1. You said the math in “Hidden Figures” was high-school level. I pointed out that the scene in the movie where the location of Glenn’s splashdown was calculated used a numerical approximation method for solving differential equations. This is not high-school math unless, perhaps, the high-school is the Bronx High School of Science. The use of Euler’s Method in the blackboard scene is a plot device, but Johnson’s contribution to solving the problem is not.

2. The movie does not state or imply that “unsung black women” “got us to the moon” or that “black women were the real force behind America’s space exploration” or that Johnson was the “the black brain allegedly behind NASA’s greatest glories.” Any such claim is an absurd distortion of the plot of the movie. But you wouldn’t know that since you refuse to see the movie. So, who is the victim of propaganda here?
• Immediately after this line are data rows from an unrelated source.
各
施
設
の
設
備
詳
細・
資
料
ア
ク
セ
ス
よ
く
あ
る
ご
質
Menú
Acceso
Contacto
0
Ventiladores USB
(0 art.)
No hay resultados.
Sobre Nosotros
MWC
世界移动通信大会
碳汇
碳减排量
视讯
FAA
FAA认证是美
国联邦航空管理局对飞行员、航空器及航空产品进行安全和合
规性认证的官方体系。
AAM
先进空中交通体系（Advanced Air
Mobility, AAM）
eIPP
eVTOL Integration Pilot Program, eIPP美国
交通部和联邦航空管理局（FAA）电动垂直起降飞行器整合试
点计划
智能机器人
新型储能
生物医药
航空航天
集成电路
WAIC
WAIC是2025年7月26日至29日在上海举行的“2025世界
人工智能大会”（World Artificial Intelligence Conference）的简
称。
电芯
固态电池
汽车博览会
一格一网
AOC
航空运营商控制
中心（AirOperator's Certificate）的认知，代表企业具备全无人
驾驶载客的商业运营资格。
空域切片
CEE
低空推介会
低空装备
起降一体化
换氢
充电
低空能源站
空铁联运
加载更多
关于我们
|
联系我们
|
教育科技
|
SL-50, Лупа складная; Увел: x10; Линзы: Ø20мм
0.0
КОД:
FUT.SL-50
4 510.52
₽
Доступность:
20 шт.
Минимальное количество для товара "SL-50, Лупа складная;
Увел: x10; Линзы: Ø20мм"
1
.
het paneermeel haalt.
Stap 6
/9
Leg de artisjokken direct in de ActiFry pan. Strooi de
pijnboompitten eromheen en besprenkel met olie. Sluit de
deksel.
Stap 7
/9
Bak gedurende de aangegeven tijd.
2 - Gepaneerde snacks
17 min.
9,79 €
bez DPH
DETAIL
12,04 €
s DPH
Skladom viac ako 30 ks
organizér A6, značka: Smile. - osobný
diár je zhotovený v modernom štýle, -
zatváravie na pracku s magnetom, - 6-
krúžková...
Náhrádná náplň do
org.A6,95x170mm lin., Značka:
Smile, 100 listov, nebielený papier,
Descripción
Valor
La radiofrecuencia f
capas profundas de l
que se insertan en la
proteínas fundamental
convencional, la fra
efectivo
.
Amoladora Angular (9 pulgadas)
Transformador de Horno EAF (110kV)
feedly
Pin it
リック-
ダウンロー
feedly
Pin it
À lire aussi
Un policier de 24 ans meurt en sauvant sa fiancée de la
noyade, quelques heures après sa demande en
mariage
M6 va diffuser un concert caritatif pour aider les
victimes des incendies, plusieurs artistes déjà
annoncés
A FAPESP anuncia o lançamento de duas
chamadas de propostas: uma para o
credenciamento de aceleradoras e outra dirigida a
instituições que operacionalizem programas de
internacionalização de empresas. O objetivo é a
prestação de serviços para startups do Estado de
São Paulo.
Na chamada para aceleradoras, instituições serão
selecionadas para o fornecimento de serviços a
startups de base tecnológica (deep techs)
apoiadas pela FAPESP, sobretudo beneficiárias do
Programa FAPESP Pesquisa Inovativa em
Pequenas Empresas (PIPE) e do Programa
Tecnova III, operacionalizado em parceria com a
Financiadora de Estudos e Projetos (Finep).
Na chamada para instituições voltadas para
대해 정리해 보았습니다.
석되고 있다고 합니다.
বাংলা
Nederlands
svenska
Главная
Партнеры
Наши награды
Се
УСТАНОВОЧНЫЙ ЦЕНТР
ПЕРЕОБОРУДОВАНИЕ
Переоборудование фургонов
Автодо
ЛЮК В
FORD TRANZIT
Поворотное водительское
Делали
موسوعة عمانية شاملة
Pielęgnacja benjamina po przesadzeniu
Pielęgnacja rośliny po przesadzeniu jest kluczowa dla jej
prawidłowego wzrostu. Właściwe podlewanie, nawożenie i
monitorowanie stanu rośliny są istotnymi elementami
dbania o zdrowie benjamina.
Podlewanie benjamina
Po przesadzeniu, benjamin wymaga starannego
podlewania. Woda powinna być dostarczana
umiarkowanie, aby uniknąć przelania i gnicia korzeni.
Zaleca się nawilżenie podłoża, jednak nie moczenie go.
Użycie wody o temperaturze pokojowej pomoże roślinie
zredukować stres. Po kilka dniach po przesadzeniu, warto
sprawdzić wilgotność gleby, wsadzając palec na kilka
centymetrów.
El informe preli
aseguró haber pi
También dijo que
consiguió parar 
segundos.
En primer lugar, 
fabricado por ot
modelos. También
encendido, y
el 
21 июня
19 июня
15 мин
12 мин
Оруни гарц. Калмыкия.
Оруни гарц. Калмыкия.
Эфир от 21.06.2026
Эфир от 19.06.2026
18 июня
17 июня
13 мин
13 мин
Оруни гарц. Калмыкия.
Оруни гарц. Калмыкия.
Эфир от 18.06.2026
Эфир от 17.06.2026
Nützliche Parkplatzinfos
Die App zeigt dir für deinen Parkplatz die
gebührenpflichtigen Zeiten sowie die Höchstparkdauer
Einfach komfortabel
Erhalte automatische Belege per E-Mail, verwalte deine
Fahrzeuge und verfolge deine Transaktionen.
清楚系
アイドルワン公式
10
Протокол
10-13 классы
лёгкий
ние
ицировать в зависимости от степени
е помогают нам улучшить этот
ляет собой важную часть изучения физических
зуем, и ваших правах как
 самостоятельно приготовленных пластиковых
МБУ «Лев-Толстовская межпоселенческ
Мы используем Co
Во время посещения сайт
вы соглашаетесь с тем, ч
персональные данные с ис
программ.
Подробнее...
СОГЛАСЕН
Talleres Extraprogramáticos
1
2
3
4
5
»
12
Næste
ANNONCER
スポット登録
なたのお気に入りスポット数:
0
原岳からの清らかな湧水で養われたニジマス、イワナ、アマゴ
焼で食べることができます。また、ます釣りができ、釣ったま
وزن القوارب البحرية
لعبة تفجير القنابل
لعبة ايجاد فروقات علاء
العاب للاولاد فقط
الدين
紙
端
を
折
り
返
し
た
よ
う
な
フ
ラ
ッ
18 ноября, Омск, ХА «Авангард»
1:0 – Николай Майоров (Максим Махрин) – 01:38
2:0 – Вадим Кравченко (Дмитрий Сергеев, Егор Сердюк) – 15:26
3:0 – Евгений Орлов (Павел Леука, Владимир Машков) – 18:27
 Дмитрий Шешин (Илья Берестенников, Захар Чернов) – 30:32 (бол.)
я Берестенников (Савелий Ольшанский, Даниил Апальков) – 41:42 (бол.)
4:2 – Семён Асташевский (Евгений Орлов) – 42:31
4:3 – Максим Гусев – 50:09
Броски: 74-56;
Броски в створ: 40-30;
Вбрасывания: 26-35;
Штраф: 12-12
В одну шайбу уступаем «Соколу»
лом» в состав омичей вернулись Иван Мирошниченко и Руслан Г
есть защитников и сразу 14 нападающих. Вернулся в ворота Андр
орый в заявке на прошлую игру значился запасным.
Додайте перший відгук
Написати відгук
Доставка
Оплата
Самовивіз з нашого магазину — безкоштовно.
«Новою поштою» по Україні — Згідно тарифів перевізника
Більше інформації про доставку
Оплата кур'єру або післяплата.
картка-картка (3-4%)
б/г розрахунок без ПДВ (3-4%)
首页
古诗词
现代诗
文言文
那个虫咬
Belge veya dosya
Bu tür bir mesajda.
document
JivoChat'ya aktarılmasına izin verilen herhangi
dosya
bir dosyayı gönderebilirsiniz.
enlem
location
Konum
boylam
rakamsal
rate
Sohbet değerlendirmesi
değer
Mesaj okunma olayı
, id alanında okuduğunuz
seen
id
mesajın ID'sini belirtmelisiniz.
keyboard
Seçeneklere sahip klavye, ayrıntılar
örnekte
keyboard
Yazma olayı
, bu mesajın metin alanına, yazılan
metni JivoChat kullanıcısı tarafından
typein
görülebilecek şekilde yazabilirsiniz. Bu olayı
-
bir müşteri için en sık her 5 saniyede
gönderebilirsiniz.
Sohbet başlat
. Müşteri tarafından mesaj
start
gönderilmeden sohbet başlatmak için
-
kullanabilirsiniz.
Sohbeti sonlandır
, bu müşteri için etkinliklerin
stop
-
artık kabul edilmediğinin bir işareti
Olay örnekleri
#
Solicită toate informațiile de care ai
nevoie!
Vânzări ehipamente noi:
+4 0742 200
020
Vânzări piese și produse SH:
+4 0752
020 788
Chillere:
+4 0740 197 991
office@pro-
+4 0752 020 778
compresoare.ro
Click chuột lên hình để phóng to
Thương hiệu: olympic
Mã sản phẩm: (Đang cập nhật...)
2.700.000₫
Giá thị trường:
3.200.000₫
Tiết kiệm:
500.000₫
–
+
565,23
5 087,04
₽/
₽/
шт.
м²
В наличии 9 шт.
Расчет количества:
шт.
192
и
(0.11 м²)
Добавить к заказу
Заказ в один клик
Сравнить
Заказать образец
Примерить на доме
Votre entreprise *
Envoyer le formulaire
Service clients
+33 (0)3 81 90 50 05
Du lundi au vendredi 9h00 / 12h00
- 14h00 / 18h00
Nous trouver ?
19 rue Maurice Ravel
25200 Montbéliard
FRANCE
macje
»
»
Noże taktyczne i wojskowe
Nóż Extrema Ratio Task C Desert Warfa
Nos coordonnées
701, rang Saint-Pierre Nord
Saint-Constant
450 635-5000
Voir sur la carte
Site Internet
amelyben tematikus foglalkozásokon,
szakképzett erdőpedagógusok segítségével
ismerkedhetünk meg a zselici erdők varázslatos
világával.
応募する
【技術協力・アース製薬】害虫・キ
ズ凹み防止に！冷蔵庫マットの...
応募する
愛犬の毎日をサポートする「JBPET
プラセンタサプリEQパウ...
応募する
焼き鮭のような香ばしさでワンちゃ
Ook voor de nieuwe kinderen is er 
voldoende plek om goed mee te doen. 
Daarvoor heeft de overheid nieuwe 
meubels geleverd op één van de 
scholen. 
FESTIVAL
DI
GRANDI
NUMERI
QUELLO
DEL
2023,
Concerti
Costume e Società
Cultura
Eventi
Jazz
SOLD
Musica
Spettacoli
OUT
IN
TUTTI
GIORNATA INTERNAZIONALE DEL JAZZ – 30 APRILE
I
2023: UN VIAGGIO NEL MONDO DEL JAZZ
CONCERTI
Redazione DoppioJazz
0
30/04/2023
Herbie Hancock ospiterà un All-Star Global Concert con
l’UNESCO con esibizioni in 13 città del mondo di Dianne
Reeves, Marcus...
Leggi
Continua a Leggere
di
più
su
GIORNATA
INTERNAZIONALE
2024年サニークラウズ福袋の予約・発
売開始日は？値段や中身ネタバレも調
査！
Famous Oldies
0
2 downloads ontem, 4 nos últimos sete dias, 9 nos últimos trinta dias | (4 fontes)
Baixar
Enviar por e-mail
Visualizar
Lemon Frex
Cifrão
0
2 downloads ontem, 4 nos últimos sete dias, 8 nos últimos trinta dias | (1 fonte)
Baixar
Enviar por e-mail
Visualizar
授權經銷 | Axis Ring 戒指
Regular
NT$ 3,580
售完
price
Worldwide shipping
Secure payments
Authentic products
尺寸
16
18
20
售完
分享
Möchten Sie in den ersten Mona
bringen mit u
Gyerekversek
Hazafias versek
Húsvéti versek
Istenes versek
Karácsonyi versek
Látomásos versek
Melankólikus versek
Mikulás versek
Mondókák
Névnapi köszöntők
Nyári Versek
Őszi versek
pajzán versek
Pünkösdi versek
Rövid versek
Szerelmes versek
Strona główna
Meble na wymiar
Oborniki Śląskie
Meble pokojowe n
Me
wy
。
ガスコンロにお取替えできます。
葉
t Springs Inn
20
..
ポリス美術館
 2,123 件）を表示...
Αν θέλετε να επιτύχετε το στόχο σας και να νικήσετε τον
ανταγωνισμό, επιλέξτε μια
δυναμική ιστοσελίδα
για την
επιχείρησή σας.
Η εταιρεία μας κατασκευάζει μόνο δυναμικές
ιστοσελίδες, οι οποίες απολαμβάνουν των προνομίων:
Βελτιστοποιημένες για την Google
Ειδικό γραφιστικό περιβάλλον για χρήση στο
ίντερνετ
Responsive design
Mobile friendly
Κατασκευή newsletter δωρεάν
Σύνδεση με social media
3. You continue to be obsessed with Johnson’s physical characteristics, pointing out NASA’s description of her as blue-eyed and light-skinned. I’m not sure what your point is, but her appearance was sufficiently “colored” that she went to a segregated college and was then relegated to a segregated work team and segregated bathrooms at NACA. That Johnson never played the “victim card” is something to be admired.

4. The main point of the book, and the movie on which it is based, is that the contribution of the female “computers” (some of whom were black in an era of racial segregation) to the space program was unheralded and worth telling. If the story was widely known, through previous biographies and autobiographies, the book might not have been written by Shetterly.

4. I did not “lionize” Hidden Figures. I said it was a good, but not great, movie. It takes some liberties with the truth, as all movies (even documentaries) do, but it is largely based on fact and does not wildly exaggerate the contributions of the central characters.